Among those games played in the old city of yore was Tule’langun. Young girls would gather in their neighbourhood parks or playfields and take turns to lift each other on their back and play a literal seesaw. Upon lifting, a player would chant, “Tule’langun?” The other would reply: “Tulaan chas…” The play would instil a sense of collective work-sharing spirit and make kids aware of life’s precarious reality.

[FPK Photo/Amir Bin Rafi.]

Back then, as the situation turned traumatic in Kashmir, some of these plays became living-room fixtures. It used to kill boredom and break the situation-hit routine.
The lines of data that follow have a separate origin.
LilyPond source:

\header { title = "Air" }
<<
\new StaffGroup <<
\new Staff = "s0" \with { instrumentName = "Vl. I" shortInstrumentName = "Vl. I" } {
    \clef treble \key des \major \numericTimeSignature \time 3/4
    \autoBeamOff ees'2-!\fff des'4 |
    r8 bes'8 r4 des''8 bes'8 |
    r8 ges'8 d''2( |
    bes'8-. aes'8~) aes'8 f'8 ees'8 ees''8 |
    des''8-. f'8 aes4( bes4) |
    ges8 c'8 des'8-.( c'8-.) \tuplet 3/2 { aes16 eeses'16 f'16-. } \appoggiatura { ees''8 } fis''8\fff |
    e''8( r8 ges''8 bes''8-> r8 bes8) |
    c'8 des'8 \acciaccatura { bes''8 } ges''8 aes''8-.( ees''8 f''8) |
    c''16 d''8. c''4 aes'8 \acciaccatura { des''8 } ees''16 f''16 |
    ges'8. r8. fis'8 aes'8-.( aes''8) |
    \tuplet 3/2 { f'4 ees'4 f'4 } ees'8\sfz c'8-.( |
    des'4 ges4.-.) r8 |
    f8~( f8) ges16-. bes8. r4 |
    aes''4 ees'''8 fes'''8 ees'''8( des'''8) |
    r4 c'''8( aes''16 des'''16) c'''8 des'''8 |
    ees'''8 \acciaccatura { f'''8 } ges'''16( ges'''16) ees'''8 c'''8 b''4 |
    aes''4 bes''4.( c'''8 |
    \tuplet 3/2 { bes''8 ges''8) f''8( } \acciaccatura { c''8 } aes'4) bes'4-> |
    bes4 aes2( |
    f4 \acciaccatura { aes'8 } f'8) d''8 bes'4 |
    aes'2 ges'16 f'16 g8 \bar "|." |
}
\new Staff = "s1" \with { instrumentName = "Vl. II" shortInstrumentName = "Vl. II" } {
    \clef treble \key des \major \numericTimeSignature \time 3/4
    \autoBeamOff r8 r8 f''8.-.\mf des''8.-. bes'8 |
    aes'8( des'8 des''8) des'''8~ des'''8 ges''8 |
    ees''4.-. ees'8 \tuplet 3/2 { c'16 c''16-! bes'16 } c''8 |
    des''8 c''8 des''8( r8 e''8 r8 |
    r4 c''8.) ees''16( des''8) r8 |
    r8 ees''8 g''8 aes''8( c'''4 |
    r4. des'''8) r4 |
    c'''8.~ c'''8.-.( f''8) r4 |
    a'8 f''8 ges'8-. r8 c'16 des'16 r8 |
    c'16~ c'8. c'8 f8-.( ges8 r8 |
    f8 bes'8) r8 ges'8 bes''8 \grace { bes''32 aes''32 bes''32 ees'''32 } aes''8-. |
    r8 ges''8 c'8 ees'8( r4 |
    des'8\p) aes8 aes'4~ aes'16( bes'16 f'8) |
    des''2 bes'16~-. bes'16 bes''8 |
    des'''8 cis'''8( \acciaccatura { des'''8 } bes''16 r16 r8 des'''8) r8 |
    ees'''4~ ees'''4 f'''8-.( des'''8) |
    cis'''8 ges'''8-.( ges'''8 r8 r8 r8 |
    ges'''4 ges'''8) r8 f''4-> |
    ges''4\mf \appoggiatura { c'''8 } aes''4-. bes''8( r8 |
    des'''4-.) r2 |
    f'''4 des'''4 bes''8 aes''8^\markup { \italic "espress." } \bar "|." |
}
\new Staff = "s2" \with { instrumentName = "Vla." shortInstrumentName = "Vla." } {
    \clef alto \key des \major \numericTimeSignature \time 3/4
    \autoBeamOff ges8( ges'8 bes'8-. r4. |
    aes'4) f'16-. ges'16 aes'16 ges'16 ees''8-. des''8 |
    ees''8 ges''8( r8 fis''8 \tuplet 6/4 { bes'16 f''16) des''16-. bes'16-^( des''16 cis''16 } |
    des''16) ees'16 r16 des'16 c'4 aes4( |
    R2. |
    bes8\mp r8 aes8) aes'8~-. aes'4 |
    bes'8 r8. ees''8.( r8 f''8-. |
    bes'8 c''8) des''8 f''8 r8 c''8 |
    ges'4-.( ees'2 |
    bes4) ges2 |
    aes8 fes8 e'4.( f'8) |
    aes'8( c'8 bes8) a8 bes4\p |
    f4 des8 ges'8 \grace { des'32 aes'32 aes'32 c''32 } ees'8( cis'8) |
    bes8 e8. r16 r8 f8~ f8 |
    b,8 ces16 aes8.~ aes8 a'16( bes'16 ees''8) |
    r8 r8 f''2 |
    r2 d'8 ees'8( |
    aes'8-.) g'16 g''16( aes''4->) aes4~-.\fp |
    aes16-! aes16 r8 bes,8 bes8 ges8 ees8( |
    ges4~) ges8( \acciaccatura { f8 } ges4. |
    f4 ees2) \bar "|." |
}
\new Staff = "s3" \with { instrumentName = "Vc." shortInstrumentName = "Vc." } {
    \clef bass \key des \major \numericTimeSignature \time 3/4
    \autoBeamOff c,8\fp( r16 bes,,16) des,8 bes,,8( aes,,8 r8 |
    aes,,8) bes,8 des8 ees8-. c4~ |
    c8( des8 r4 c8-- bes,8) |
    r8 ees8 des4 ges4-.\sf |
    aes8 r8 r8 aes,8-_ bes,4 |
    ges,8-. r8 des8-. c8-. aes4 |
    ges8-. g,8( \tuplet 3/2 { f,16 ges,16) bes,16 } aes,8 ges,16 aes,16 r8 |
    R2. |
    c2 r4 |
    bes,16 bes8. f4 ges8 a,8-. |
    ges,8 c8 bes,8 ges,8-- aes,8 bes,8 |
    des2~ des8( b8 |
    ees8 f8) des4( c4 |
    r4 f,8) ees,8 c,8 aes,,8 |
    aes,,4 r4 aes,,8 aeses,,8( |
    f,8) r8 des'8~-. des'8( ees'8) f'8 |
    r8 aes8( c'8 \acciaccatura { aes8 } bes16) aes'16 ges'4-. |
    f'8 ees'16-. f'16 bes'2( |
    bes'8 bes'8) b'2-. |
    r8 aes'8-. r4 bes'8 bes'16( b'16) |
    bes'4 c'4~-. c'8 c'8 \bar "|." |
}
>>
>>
Okus-Bukus became a regular play in this new normal—bringing conflict-confined kids together for a playful act. These kids created commotion at about the same time when sparrow roastings and crow departures would signal sundown.

Some of these games would also make these kids nimble-footed. In Tcour Kaar, the kids would scream and create a melee. It was a mock drill of catching thieves on the spur of the moment. “The kid acting as a thief would be then produced before cops and a judge being played by other children,” Zareef says. “The play would itself make kids conscious of roles and laws governing the society.”

One of these plays played in the old city circuit was Zang Taar. The play of rope-and-cross would strengthen reflexes in children. But among all these games, Iram misses Hikkat—huddle—the most.

As a preteen, she would arrive in the abandoned house of her hometown and participate in the play. But 25 years later, the deadly silence has overtaken the courtyard that once resonated with lively voices and vibes. Most of her childhood friends have long left the place. Many old structures are now housing new inmates.

But amid these shifting sands, Iram continues to visit her birthplace as a cultural pilgrim. “I know, I’m not the only one,” she says about her old city ode. “There are many cultural pilgrims like me who often return to their roots to feel some playful past.”